## What to produce
Give back the data below exactly as it was given.

## Object presence change data

● ● ● ● ● ● ●

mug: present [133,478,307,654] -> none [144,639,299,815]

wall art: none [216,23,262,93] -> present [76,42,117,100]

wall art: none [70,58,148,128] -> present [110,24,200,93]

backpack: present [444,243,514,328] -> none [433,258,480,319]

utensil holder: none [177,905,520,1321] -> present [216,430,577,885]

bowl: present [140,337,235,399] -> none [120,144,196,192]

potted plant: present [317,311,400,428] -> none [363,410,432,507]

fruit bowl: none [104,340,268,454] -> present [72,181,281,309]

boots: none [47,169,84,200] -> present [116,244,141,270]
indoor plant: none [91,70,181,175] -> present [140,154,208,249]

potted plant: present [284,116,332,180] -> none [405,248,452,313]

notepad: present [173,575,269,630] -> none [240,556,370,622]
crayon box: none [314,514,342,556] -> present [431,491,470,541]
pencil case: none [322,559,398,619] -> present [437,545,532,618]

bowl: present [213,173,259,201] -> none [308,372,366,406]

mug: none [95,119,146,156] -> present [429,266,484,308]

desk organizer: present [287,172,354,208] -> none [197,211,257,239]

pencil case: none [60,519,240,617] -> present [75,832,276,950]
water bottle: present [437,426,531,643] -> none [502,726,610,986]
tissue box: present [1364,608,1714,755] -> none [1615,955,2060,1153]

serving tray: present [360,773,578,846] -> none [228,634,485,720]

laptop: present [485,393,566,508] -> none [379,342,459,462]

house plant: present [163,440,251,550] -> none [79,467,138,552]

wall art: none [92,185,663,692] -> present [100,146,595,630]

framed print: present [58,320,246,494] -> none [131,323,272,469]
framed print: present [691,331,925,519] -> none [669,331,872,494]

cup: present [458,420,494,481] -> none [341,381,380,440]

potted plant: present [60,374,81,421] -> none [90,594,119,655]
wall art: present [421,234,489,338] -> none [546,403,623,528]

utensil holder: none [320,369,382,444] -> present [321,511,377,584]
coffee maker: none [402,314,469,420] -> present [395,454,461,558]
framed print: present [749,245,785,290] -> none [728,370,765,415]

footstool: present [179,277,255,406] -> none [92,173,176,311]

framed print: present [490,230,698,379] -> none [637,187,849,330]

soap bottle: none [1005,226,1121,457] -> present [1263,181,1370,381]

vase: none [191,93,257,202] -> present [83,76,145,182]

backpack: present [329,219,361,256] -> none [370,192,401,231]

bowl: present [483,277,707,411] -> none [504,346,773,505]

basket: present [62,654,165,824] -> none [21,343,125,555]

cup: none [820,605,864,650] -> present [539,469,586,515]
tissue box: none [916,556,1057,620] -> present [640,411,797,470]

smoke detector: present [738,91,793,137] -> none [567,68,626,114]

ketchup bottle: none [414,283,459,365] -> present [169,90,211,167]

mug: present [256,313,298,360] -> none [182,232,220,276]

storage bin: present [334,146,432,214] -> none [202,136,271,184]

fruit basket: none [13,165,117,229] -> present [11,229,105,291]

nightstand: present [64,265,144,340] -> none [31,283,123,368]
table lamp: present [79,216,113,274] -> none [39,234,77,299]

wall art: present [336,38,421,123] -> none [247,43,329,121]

● ● ● ● ● ● ●

## Solution for this exercise
mug: present [133,478,307,654] -> none [144,639,299,815]

wall art: none [216,23,262,93] -> present [76,42,117,100]

wall art: none [70,58,148,128] -> present [110,24,200,93]

backpack: present [444,243,514,328] -> none [433,258,480,319]

utensil holder: none [177,905,520,1321] -> present [216,430,577,885]

bowl: present [140,337,235,399] -> none [120,144,196,192]

potted plant: present [317,311,400,428] -> none [363,410,432,507]

fruit bowl: none [104,340,268,454] -> present [72,181,281,309]

boots: none [47,169,84,200] -> present [116,244,141,270]
indoor plant: none [91,70,181,175] -> present [140,154,208,249]

potted plant: present [284,116,332,180] -> none [405,248,452,313]

notepad: present [173,575,269,630] -> none [240,556,370,622]
crayon box: none [314,514,342,556] -> present [431,491,470,541]
pencil case: none [322,559,398,619] -> present [437,545,532,618]

bowl: present [213,173,259,201] -> none [308,372,366,406]

mug: none [95,119,146,156] -> present [429,266,484,308]

desk organizer: present [287,172,354,208] -> none [197,211,257,239]

pencil case: none [60,519,240,617] -> present [75,832,276,950]
water bottle: present [437,426,531,643] -> none [502,726,610,986]
tissue box: present [1364,608,1714,755] -> none [1615,955,2060,1153]

serving tray: present [360,773,578,846] -> none [228,634,485,720]

laptop: present [485,393,566,508] -> none [379,342,459,462]

house plant: present [163,440,251,550] -> none [79,467,138,552]

wall art: none [92,185,663,692] -> present [100,146,595,630]

framed print: present [58,320,246,494] -> none [131,323,272,469]
framed print: present [691,331,925,519] -> none [669,331,872,494]

cup: present [458,420,494,481] -> none [341,381,380,440]

potted plant: present [60,374,81,421] -> none [90,594,119,655]
wall art: present [421,234,489,338] -> none [546,403,623,528]

utensil holder: none [320,369,382,444] -> present [321,511,377,584]
coffee maker: none [402,314,469,420] -> present [395,454,461,558]
framed print: present [749,245,785,290] -> none [728,370,765,415]

footstool: present [179,277,255,406] -> none [92,173,176,311]

framed print: present [490,230,698,379] -> none [637,187,849,330]

soap bottle: none [1005,226,1121,457] -> present [1263,181,1370,381]

vase: none [191,93,257,202] -> present [83,76,145,182]

backpack: present [329,219,361,256] -> none [370,192,401,231]

bowl: present [483,277,707,411] -> none [504,346,773,505]

basket: present [62,654,165,824] -> none [21,343,125,555]

cup: none [820,605,864,650] -> present [539,469,586,515]
tissue box: none [916,556,1057,620] -> present [640,411,797,470]

smoke detector: present [738,91,793,137] -> none [567,68,626,114]

ketchup bottle: none [414,283,459,365] -> present [169,90,211,167]

mug: present [256,313,298,360] -> none [182,232,220,276]

storage bin: present [334,146,432,214] -> none [202,136,271,184]

fruit basket: none [13,165,117,229] -> present [11,229,105,291]

nightstand: present [64,265,144,340] -> none [31,283,123,368]
table lamp: present [79,216,113,274] -> none [39,234,77,299]

wall art: present [336,38,421,123] -> none [247,43,329,121]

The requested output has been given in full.